THE TASK:
Reproduce, word for word, everything in the TCU Rose Bowl article from "As long as he" down to "Day bowl games.".

TEXT:

PURPLE POWER
Striking another blow for its non-BCS brethren, plucky TCU capped a 13--0 season by bottling up big, bad Wisconsin in a thrilling Rose Bowl and further blurring the line between college football's royals and regulars
It was as if David was acting as grief counselor to Goliath's next of kin. There was TCU coach Gary Patterson consoling Wisconsin players J.J. Watt and Scott Tolzien after their post--Rose Bowl press conference. Watt was overcome by emotion following his team's 21--19 loss to the Horned Frogs, and his voice had cracked as he answered a reporter's question. The junior defensive end had paused, covered his eyes and taken a moment to collect himself. As they descended from the dais, Patterson reminded Watt and Tolzien that they were great players and told them to keep their heads up.
"They're a class act," the coach said later. "They wanted to win as badly as our kids."
As long as he was providing aid and comfort to the Badgers, Patterson might as well have extended blanket condolences to the humiliated Big Ten. The conference rang in 2011 by losing all five of its New Year's Day bowl games.
In last Saturday's other BCS bowl, the Fiesta, Oklahoma swatted aside Connecticut 48--20. While the Huskies have made huge strides since jumping from Division I-AA in 2002, there were easily 15 teams more deserving of a BCS berth than 8--4 UConn. It rated that lucrative invite solely for having won the Big East, which suffered through another lousy season. You could hardly blame the conference, then, for going after the Horned Frogs, who announced in November that they will join the Big East in 2012.

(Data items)
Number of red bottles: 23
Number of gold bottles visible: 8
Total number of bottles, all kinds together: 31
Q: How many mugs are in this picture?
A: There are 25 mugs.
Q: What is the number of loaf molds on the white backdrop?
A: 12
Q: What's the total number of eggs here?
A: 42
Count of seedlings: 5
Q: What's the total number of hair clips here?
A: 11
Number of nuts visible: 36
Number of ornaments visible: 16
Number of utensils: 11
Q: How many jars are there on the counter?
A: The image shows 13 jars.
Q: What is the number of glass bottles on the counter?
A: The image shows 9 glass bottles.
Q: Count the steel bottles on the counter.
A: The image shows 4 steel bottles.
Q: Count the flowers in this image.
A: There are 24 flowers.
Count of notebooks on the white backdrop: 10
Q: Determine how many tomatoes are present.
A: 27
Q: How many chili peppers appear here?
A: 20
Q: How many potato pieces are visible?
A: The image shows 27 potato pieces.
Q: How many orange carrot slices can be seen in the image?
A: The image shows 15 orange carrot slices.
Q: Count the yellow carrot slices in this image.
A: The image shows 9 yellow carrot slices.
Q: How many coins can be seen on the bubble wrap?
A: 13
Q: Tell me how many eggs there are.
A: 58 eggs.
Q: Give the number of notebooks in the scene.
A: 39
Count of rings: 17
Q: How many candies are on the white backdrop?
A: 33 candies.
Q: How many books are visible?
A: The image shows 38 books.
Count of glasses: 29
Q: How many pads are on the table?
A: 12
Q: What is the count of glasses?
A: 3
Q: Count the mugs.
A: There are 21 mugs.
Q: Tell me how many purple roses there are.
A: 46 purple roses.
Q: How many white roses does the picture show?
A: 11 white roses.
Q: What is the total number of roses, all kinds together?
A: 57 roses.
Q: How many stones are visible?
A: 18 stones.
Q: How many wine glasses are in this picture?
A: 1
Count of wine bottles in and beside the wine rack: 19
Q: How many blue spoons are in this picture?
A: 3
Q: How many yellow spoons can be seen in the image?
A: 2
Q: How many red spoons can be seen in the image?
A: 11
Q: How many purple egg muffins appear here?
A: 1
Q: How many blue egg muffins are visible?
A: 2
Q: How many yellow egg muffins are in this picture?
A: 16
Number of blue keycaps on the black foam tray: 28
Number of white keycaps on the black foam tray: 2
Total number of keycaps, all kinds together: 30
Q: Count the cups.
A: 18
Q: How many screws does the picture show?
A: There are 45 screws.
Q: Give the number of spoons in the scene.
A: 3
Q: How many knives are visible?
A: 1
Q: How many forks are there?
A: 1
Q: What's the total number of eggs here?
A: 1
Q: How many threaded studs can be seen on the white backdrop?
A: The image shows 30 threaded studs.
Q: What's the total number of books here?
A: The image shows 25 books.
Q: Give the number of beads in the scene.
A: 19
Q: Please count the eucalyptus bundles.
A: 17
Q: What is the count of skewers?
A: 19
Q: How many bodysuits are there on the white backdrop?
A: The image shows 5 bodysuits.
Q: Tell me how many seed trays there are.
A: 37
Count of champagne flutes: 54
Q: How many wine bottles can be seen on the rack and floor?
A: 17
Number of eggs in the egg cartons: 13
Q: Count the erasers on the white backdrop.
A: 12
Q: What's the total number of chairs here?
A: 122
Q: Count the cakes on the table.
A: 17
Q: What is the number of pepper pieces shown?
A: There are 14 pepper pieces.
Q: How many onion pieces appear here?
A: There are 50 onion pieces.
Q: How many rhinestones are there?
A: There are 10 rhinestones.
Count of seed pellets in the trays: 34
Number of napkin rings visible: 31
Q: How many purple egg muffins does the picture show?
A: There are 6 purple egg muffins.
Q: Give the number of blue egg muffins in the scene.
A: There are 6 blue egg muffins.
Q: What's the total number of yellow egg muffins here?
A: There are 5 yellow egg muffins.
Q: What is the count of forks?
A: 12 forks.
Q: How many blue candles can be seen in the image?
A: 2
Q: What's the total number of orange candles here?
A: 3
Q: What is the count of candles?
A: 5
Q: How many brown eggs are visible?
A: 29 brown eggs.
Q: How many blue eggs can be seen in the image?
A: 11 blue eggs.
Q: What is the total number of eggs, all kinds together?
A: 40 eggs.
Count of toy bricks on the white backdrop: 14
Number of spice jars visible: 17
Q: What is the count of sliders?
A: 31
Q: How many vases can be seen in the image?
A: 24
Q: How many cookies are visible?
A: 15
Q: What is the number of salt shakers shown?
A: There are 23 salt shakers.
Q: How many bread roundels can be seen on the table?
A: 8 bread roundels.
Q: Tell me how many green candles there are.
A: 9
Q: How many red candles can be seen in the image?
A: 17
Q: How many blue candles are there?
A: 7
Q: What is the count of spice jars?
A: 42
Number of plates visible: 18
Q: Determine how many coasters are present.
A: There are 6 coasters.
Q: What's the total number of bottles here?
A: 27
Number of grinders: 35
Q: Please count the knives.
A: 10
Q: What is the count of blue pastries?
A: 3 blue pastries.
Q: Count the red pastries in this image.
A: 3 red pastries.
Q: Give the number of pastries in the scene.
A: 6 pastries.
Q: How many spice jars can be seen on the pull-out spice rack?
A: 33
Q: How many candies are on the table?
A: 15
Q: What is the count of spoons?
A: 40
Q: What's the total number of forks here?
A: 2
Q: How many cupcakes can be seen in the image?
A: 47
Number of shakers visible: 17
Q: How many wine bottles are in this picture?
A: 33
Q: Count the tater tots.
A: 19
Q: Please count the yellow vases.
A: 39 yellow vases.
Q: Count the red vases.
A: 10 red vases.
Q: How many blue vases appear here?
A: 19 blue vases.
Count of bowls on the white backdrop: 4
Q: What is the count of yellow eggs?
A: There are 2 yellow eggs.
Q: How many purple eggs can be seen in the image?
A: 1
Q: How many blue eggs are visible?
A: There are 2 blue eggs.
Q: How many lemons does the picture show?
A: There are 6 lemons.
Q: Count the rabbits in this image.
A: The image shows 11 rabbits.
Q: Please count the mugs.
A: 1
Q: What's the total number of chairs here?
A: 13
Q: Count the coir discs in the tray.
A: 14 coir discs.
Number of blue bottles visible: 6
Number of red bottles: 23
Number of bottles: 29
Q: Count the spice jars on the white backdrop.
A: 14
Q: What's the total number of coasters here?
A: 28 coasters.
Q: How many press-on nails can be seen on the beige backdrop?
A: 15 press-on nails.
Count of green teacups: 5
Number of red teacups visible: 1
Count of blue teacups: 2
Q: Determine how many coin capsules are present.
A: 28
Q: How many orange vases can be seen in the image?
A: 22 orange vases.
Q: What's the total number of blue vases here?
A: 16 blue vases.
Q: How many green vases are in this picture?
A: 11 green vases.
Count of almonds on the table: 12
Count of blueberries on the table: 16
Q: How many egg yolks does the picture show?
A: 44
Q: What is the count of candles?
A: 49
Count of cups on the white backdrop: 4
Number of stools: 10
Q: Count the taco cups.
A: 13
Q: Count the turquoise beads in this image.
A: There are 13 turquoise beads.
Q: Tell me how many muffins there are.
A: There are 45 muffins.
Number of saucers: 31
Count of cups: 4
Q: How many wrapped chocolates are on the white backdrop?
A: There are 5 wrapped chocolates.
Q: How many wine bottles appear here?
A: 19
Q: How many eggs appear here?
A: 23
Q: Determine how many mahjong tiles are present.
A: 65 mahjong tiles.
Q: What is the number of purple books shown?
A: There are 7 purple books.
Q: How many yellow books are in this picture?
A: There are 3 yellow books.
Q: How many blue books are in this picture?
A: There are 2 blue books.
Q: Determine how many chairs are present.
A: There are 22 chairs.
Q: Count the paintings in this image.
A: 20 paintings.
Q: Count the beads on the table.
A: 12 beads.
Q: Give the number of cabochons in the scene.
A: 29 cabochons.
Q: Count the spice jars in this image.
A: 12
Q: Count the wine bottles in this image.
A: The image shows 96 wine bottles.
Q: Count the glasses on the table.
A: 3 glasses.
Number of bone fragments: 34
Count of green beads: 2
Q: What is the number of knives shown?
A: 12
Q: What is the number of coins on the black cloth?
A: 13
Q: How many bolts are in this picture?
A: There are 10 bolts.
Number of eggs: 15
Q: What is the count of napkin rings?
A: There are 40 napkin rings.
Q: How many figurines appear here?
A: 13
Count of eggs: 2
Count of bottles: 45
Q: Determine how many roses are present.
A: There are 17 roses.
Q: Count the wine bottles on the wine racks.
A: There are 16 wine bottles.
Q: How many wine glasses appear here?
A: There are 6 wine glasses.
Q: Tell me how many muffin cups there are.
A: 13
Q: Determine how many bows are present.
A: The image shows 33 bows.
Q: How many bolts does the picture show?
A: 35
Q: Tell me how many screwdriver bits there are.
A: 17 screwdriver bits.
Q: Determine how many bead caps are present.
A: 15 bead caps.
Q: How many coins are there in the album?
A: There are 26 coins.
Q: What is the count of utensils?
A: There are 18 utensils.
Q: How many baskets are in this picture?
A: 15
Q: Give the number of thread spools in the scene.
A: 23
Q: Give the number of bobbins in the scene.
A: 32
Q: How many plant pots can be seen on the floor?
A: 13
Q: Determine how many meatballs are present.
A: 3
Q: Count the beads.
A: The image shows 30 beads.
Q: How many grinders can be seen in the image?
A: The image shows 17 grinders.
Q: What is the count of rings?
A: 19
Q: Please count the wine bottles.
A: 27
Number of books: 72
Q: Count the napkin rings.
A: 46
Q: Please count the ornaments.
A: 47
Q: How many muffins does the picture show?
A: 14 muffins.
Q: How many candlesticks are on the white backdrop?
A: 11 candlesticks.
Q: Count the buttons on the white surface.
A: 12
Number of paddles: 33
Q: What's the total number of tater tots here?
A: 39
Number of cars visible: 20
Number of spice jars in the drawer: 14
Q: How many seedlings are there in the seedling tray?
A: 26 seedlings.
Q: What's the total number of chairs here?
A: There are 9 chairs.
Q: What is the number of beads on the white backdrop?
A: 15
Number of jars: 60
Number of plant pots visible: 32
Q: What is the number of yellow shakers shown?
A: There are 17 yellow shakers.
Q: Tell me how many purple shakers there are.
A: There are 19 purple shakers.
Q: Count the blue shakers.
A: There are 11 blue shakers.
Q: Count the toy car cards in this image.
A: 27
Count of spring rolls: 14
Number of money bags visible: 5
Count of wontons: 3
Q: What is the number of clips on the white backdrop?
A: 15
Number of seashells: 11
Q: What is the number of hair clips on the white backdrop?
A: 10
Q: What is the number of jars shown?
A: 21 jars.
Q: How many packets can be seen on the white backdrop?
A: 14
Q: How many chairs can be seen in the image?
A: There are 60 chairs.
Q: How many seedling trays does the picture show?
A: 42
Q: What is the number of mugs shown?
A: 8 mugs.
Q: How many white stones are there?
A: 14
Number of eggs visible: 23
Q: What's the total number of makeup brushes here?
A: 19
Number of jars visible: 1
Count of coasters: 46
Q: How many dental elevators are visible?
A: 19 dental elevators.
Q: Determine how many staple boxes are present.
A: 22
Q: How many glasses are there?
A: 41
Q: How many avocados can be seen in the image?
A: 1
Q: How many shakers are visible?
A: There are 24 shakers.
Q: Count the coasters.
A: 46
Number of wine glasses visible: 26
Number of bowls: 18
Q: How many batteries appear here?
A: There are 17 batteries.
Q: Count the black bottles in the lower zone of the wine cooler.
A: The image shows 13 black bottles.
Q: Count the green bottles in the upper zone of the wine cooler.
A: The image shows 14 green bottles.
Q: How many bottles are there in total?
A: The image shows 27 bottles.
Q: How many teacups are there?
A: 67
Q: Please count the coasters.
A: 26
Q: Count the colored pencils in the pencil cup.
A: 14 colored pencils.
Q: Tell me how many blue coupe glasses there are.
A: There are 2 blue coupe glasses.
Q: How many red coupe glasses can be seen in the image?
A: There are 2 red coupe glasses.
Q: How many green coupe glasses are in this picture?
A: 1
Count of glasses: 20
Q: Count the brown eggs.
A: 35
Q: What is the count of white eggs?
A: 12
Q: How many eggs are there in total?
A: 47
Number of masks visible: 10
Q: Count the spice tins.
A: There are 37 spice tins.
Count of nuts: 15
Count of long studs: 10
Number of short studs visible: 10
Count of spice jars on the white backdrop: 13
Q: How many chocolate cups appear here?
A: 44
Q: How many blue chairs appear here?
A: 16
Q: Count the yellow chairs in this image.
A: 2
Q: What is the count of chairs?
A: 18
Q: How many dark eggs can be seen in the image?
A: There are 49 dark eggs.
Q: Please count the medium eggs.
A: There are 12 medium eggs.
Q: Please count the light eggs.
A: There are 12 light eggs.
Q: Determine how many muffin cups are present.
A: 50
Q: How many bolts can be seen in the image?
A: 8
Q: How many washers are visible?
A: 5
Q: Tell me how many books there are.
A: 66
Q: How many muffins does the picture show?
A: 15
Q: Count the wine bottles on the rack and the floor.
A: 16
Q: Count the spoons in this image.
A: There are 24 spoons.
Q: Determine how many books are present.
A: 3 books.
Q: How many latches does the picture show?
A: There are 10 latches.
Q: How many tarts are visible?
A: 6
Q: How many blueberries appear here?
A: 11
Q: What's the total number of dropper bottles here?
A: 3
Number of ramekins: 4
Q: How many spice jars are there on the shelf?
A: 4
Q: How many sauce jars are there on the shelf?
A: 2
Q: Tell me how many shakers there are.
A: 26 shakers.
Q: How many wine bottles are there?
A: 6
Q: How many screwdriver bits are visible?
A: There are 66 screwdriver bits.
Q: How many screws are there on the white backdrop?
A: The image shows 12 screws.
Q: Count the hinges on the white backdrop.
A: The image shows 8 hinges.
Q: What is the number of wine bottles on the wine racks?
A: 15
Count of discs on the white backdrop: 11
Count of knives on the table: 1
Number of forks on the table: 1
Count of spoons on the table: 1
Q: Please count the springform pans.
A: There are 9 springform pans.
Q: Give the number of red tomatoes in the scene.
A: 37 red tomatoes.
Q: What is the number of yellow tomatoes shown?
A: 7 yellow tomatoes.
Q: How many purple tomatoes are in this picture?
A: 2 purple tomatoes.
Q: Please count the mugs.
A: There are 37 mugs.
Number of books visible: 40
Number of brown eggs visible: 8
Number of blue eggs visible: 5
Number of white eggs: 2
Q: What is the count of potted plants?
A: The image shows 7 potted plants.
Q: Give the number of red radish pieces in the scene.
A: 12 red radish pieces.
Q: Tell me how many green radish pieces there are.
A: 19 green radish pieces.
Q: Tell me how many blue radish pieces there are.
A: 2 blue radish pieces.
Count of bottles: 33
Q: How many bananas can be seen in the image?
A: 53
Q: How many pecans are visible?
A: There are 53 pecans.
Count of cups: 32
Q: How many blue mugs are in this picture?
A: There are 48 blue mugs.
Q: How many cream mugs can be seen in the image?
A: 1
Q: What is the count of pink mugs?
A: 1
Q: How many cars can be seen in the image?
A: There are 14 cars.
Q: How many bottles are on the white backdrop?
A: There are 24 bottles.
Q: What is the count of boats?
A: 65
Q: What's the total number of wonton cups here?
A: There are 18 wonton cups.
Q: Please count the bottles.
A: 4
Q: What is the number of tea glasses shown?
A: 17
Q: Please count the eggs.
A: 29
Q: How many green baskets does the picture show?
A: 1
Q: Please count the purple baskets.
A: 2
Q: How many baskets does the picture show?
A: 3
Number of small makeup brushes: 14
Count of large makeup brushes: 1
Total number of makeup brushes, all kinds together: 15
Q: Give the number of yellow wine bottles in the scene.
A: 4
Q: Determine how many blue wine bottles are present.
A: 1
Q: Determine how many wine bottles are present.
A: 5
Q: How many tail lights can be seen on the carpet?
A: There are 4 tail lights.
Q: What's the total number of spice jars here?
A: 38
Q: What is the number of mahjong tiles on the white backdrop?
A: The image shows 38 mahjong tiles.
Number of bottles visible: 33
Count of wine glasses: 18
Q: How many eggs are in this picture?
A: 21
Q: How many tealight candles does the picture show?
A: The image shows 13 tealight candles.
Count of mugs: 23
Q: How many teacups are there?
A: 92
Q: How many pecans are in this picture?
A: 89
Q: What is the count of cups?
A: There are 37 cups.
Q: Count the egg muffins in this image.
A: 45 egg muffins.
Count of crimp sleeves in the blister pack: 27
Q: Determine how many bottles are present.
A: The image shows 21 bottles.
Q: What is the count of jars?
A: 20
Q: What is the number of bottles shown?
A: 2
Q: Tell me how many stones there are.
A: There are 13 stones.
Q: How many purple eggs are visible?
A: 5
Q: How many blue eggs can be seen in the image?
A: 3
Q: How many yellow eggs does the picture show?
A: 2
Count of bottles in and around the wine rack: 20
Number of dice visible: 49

COMPLETED TASK:
As long as he was providing aid and comfort to the Badgers, Patterson might as well have extended blanket condolences to the humiliated Big Ten. The conference rang in 2011 by losing all five of its New Year's Day bowl games.